Directions: Scan the listing below. Copy each line that contains "anchor".

Task inputs:
----------

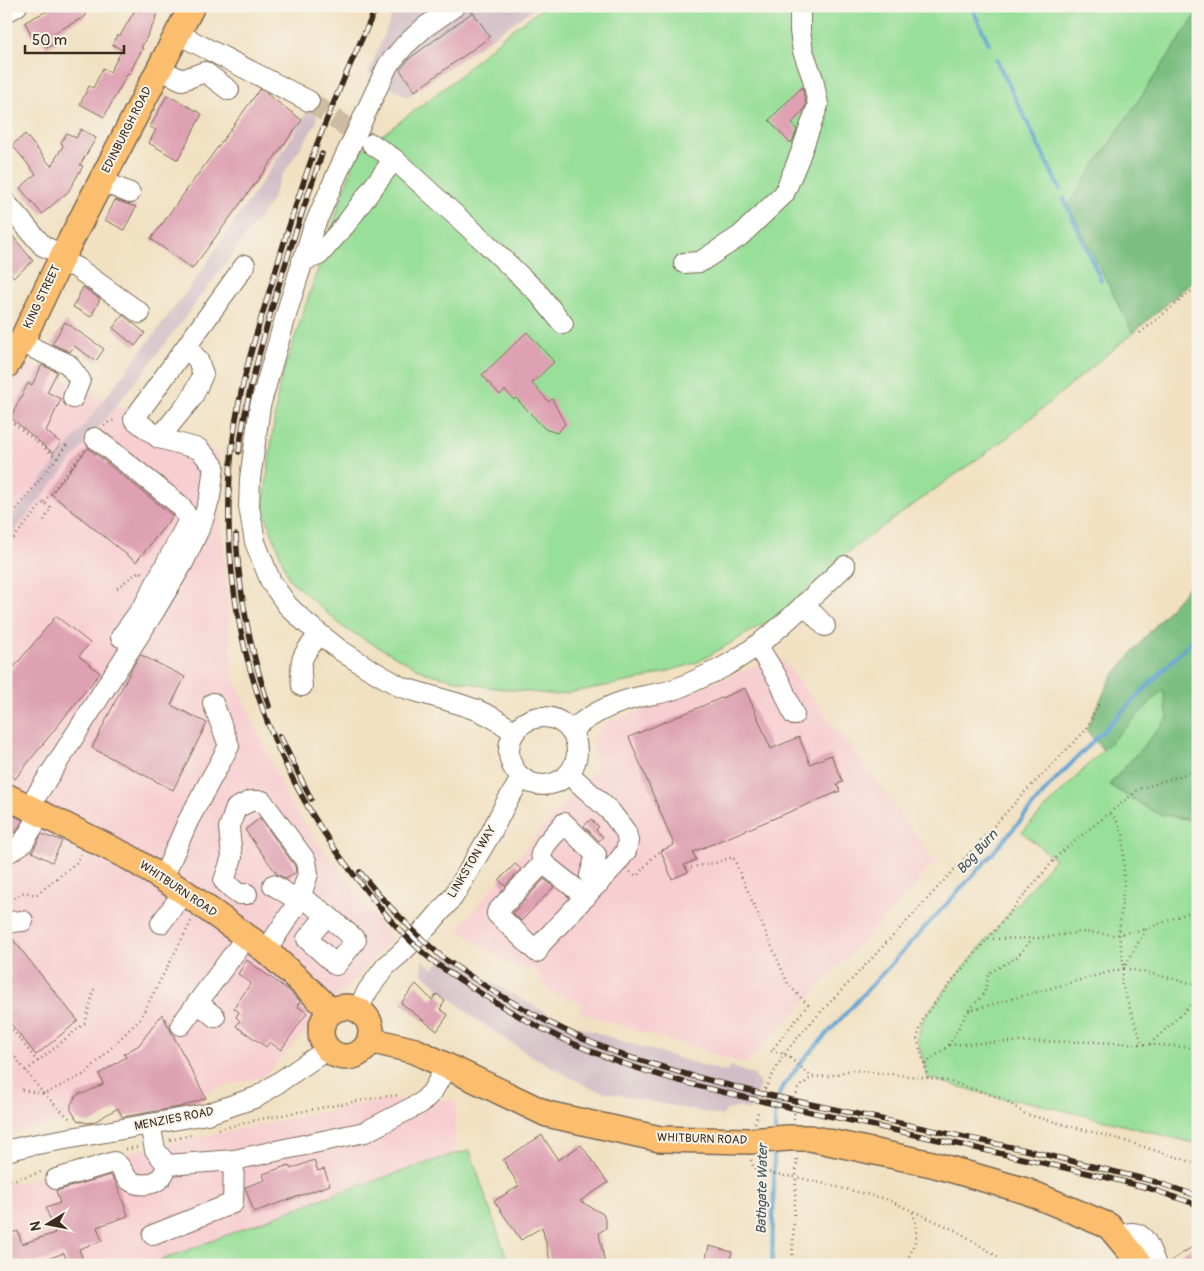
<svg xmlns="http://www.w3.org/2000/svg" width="1204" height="1271" viewBox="0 0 1204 1271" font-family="Pangolin,sans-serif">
  <rect width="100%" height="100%" fill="#f7f3e8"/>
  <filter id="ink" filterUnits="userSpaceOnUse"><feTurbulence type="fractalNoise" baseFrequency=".02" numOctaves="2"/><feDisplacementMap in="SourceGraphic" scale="10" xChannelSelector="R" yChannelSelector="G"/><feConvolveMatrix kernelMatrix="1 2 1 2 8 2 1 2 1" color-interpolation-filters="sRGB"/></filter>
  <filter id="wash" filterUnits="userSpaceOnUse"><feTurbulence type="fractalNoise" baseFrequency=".0096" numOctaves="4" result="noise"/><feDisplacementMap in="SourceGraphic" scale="20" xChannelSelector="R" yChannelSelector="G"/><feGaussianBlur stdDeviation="1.12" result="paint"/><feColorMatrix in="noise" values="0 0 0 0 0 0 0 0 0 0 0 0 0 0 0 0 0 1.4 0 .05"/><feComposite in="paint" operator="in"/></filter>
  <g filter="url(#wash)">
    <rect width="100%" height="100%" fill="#f1e1c2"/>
    <!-- built -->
    <g fill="#f7cfd2">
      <path d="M6,352L217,453L232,674L289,803L391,939L264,1076L182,1097L15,1132L6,1136Z"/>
      <path d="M779,656L864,764L934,862L914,887L746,1064L581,1013L583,1003L551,993L533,967L516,969L458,929L561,807L596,770L593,740L607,722L682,696Z"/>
      <path d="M380,1100H456L454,1154L323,1198L149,1265H6V1185L146,1148Z"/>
    </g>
    <!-- industrial -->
    <g fill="#d2bdc6">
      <path d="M396,6H537L407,97L368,74Z"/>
      <path d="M316,95L317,122L278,182L272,200L184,319L144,371L11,535L6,531V525L77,435L194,282L294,134Z"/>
      <path d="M447,954L499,987L558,1019L618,1040L694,1063L726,1072L730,1066L754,1075L761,1086L750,1110L739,1107L733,1109L727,1110L722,1116L601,1091L588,1087L525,1052L473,1017L422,973V960L433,969Z"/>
    </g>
    <!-- green -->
    <g fill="#98df99" stroke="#6a845c">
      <path d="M546,6H1198V14L1068,205L1133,333L1008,437L853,548L779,615L698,662L643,679L557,695L487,687L426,673L344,628L289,579L263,508L279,385L356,155L452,82L507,33Z"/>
      <path d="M1163,689L1169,718L1109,785L1158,814L1198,821V1144L1030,1102L1004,1099L928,1078L917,1038L924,1017L957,975L1055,859L1022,832Z"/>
      <path d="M470,1151L509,1265H149L323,1198L454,1154Z"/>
    </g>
    <!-- forest -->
    <g fill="#7abe81" stroke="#5a7450">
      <path d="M1198,12V277L1133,333L1068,205Z"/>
      <path d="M1198,575V821L1158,814L1109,785L1168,718L1163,690L1103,750L1086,730L1111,678Z"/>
    </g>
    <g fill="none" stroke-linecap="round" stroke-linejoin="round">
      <!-- stream -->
      <g stroke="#5ba1d1" stroke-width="4">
        <path d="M971,6L989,44"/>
        <path d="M996,59L1060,189"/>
        <path d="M1064,199L1101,280"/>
        <path d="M775,1131V1114L780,1091L802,1061L987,860L1054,781L1174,659L1198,634"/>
        <path d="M772,1265L774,1180V1148"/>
      </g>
    </g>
    <g id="blocks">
      <!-- building -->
      <g fill="#dea1b3">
        <path d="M50,6H81L86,16L54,33L58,42L46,48L41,38L34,41L25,22L51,9Z"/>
        <path d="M144,6H161L155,18L156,19L141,48H143L129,74L128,73L104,117L80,104L89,86L93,88L103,68L110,72L122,50L112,44L118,35L120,36L136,8L141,11Z"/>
        <path d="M473,12L490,37L415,91L400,70L410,58Z"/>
        <path d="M802,87L806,104L803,111L792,123L797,130L792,142H789L769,120Z"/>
        <path d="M260,89L302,120L192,269L151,239Z"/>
        <path d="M167,95L202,114L178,160L149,143L156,130L150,127Z"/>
        <path d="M81,129L96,138L80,165L83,166L68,192L42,214L20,188L36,174L12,145L25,134L51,166L63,146L61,142L67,133L76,138Z"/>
        <path d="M115,200L136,207L124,230L105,220Z"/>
        <path d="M6,228L33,261L14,277L6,269Z"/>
        <path d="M83,287L100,299L91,317L73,307Z"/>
        <path d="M123,315L145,333L135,346L113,328Z"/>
        <path d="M65,322L104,349L96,361L74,346L70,352L52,344Z"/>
        <path d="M527,332L554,362L532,383L549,402L552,399L565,424L557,433L545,429L516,398L514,400L505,390L500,395L482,375Z"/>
        <path d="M42,365L57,372L47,392L61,399L46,431L61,443L53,453L10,417L14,411L28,383L32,385Z"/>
        <path d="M88,448L173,516L136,562L51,494Z"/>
        <path d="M56,616L90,643L79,656L100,673L15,779L6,772V677Z"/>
        <path d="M141,655L185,677L171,705L207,723L173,790L92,748L133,666Z"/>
        <path d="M745,688L771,749L799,737L810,764L831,755L843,782L837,784L840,791L693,852L696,860L684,865L688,872L672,879L661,851L674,845L629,737Z"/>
        <path d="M6,812L23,820L15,833L6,828Z"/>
        <path d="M260,818L295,866L296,872L286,879L277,874L245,830Z"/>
        <path d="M591,819L599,827L596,830L603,837L599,841L584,826Z"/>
        <path d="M42,834L52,838L53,837L62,841L52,862L32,852Z"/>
        <path d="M515,864L521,869L505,886L499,880Z"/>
        <path d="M544,879L554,887L521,921L513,913Z"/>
        <path d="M10,936L78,1021L36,1055L6,1018V937Z"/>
        <path d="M247,960L289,991L300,1001L297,1006L307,1013L281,1050L270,1042L266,1047L236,1026L240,1021L236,1017L239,1012L234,1008L251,983L238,974Z"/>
        <path d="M416,984L432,1000L437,994L445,1001L440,1009L448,1015L437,1031L401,1003Z"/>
        <path d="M162,1014L206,1098L180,1107L122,1117L118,1108L94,1122L86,1123L77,1120L71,1110V1104L76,1096L79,1094L85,1093L103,1084L99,1074L126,1057L124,1054L139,1045Z"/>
        <path d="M542,1135L558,1160L581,1145L608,1183L580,1201L603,1214L606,1222V1228L599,1233L605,1265H551L542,1227L521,1240L494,1201L519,1186L503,1160Z"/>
        <path d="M314,1160L318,1171L324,1169L330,1185L254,1212L245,1187L265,1180L263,1174L289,1165L291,1169Z"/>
        <path d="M111,1175L117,1185L128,1216L97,1227L102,1241L79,1249L85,1265H68L64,1253L31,1265H6V1235L18,1231L22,1244L55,1233L46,1208L60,1203L56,1191Z"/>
        <path d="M709,1246L732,1252L729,1265H704Z"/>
        <path d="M1194,1246L1198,1252V1265H1168L1167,1263Z"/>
      </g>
    </g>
  </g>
  <g filter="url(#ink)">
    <use href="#blocks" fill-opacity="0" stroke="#7b6a57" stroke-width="1"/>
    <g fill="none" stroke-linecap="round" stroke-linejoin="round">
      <!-- minor-tunnel -->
      <path stroke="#cdbca1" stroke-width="20" stroke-dasharray="20 10" stroke-linecap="butt" d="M309,101L369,142"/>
      <defs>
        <g id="minor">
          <path d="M455,6L425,27L405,45L388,65L337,174L313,229L289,305L260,406L250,479L249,506L255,542L271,582L288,606L306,623L340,650L368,668L401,687L456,703L477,710L492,717L515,732"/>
          <path d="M6,12L17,6"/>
          <path d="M178,34L309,101"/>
          <path d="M159,69L182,80L205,72L229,90"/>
          <path d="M372,144L394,159L487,244L538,293L563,324"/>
          <path d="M101,181L130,193"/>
          <path d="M6,203L43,246L63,255"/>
          <path d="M60,260L77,268L140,313"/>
          <path d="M302,261L319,255L346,224L394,159"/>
          <path d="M684,263L700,262L740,236L784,194L799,158L818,105L813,79L803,51L800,31V6"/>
          <path d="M22,340L35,349L68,364L80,380L73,398"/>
          <path d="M95,438L181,506L189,520"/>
          <path d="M159,438L192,398L203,374L198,360L187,347"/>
          <path d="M804,604L825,626"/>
          <path d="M121,637L145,604L189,520L200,523"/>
          <path d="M757,645L780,682L794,715"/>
          <path d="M302,686C299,658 301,657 319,635"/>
          <circle cx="543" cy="751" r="34"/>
          <path d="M571,731C589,715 611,704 635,698C646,695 658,694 669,691C686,686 702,677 718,670C766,646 806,602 845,566"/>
          <path d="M569,774L610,811L626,832L628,841L626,851L616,864L540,945L537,952L497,914V912L543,863L541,854L546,844L564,823L596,855L590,875L599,883"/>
          <path d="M29,807L155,610L183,563L202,523L210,497L214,466L199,449L159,438L134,419L245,265"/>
          <path d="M6,854L23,843L41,813"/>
          <path d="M543,863L586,897"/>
          <path d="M163,878L188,821L229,746L213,703"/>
          <path d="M247,894H238L224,881L232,857L229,828L236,808L251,801H262L306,861L308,874L299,901"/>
          <path d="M301,897L327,915L356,940L336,965L307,939L327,915"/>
          <path d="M161,923L184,892"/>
          <path d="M6,925L11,922L23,921"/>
          <path d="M264,949L271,943L299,901L273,885"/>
          <path d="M198,1003L215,1017"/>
          <path d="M358,1009L368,990L386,966L400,954L429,925L453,897L491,833L506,803L521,779"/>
          <path d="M181,1025L247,936"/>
          <path d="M6,1151L26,1146L207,1114L257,1097L328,1049"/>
          <path d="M167,1165L234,1160"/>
          <path d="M56,1179L114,1162C123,1166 122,1174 129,1180C140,1188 158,1185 164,1173C166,1170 166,1167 167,1165L155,1150L150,1124"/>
          <path d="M153,1235L233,1203L234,1160L365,1132L421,1103L432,1092L447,1066"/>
          <path d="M1119,1237C1144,1224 1148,1246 1156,1265"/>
        </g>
        <g id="major">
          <path d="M6,366L22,340L63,255L192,6"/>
          <path d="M6,796L130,858L184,892L264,949L299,980L331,1011"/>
          <circle cx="346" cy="1032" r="25"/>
          <path d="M370,1040L415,1051L547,1114L660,1139L749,1141L788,1138H810L932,1164L1026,1191L1109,1226L1139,1262L1140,1265"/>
        </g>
      </defs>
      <!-- minor casing -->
      <use href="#minor" stroke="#7b6a57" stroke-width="22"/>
      <!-- major casing -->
      <use href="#major" stroke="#7b6a57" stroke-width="28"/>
      <!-- path -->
      <g stroke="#7b6a57" stroke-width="2.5" stroke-dasharray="1 4" stroke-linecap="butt">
        <path d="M1140,333L1198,286"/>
        <path d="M6,417L57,458L6,522"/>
        <path d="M104,426L107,423L115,420"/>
        <path d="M57,458L68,443"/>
        <path d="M44,502L85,450"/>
        <path d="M6,535L12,540L44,502L51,508L43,522"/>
        <path d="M117,588L139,571L142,573"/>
        <path d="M1110,814L1116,819L1123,835L1124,881L1119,934L1124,968L1121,982L1142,1043"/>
        <path d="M686,868L715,863L733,857L788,984L808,1005L771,1051C775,1052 779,1052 783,1054C793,1058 803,1071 812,1077"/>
        <path d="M630,872L637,876C646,866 654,852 668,848"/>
        <path d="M6,904L24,892L36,895L77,862L81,854"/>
        <path d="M988,939L1039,938L1082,932L1114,935L1146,929"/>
        <path d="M1124,968L1166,977L1198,985"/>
        <path d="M969,1010L984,994L989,973L1016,958L1032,939"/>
        <path d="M6,1022L38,1062"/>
        <path d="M1150,1044L1198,998"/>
        <path d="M949,1045C1032,1039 1115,1041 1198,1048"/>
        <path d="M6,1046L44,1094L72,1121"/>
        <path d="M925,1064L949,1045L968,1011L1124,968L1146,929L1198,909"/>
        <path d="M26,1071L85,1023L94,989"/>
        <path d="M928,1078L917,1038L924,1017L957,975L1060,853L1139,789L1198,770"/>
        <path d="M765,1089L784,1054L803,1031L909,919L1024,793L1086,730L1099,703"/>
        <path d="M22,1090L44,1094L85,1074L140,1019L192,920"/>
        <path d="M794,1119V1116L796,1096L798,1088L812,1077L829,1076L851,1070L928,1078L948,1081L1004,1099L1025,1114L1122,1140L1198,1164"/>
        <path d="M755,1123L759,1109"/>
        <path d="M219,1129L266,1118L380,1097L400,1095"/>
        <path d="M170,1140L191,1135"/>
        <path d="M126,1149L138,1147"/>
        <path d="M751,1160L754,1169L785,1176L796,1177L886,1199L957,1231L992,1253L1007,1265"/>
        <path d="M6,1182L41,1172"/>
        <path d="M792,1265L797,1156"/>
        <path d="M904,1265C916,1245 920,1233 912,1210"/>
      </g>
      <!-- minor -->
      <use href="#minor" stroke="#fff" stroke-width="20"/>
      <!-- major -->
      <use href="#major" stroke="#fbbe6e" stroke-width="25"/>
      <defs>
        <g id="rail">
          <path d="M377,6C356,51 335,97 317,144C300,190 285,238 271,286C255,337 239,388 233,440C215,596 256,747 351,871C376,904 402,936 434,962C446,971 459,979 471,987C505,1009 541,1030 579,1046C657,1080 742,1097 825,1115C920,1136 1014,1156 1109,1178L1148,1188L1198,1205"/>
          <path d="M239,452C244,408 256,365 268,322C284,265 303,209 322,154"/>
          <path d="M236,535C239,593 250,650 269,706"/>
          <path d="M280,736L311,799"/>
          <path d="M360,872L378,894L400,917L421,938L443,958L496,993L546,1021L583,1039L622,1055L689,1075L759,1093L1039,1153L1156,1182L1198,1196"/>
        </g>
      </defs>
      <!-- rail casing -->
      <use href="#rail" stroke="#3b2a1e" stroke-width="5.5"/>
      <!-- rail -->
      <use href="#rail" stroke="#f7f3e8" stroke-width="4" stroke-dasharray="11" stroke-linecap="butt"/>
    </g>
  </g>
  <g text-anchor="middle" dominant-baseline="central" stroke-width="4" stroke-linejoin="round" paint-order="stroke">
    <!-- street labels -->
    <g font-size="12" fill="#3b2a1e" stroke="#f7f3e8">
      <text transform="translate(127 130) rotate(-63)">EDINBURGH ROAD</text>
      <text transform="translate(42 297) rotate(-64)">KING STREET</text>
      <text transform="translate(472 862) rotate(-59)">LINKSTON WAY</text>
      <text transform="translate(178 889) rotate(34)">WHITBURN ROAD</text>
      <text transform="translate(174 1119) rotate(-11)">MENZIES ROAD</text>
      <text transform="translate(702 1139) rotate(2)">WHITBURN ROAD</text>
    </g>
    <!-- water labels -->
    <g font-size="14" font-style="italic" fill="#46545d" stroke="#f7f3e8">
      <text transform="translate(977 852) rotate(-48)">Bog Burn</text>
      <text transform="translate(762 1189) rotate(-89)">Bathgate Water</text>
    </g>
  </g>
  <!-- margin -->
  <rect width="1204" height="1271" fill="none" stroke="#f7f3e8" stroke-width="25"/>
  <!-- north arrow -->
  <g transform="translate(48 1224) rotate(260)" stroke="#f7f3e8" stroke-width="4" paint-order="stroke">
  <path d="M0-4L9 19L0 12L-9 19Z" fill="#3b2a1e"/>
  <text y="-8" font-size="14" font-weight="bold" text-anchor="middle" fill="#3b2a1e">N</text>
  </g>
  <!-- scale -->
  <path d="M25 45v8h99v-8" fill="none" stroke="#3b2a1e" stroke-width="2.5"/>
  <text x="32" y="45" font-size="15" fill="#3b2a1e" stroke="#f7f3e8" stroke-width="4" paint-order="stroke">50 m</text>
</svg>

----------

Result:
  <g text-anchor="middle" dominant-baseline="central" stroke-width="4" stroke-linejoin="round" paint-order="stroke">
  <text y="-8" font-size="14" font-weight="bold" text-anchor="middle" fill="#3b2a1e">N</text>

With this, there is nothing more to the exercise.